(Saved data entries)

━━━━━━━━━━━━━━━━

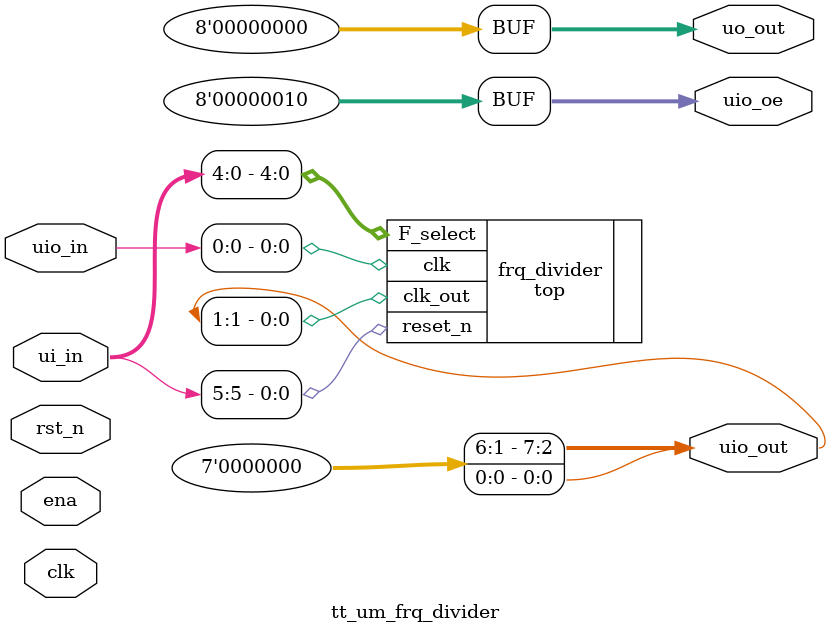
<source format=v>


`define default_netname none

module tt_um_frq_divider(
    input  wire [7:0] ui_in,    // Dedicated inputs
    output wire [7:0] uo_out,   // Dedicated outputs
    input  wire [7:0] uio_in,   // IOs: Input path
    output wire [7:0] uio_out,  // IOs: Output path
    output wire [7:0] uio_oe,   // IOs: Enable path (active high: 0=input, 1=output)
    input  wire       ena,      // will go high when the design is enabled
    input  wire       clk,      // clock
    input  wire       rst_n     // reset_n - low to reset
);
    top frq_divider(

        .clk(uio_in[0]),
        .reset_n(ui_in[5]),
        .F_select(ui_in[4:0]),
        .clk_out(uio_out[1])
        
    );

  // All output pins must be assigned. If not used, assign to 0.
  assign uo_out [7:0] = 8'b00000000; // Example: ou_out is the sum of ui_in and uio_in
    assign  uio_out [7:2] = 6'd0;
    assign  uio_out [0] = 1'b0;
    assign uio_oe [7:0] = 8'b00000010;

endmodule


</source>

━━━━━━━━━━━━━━━━

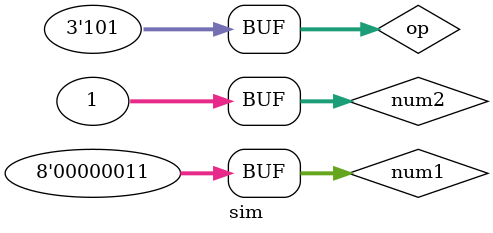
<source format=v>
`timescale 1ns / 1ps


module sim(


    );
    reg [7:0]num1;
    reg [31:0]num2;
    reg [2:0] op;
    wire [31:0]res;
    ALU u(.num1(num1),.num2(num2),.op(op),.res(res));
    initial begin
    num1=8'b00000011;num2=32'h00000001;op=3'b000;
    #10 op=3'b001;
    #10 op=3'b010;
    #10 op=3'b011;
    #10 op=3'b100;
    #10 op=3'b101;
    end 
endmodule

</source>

━━━━━━━━━━━━━━━━

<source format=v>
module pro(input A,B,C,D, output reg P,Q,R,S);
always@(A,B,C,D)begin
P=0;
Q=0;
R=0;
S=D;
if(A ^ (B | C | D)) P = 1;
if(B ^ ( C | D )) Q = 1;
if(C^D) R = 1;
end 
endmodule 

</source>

━━━━━━━━━━━━━━━━

(WHAT YOU NEED TO DO)
In the data above, copy every line where the string "path" appears.

(WRITTEN RESPONSE)
    input  wire [7:0] uio_in,   // IOs: Input path
    output wire [7:0] uio_out,  // IOs: Output path
    output wire [7:0] uio_oe,   // IOs: Enable path (active high: 0=input, 1=output)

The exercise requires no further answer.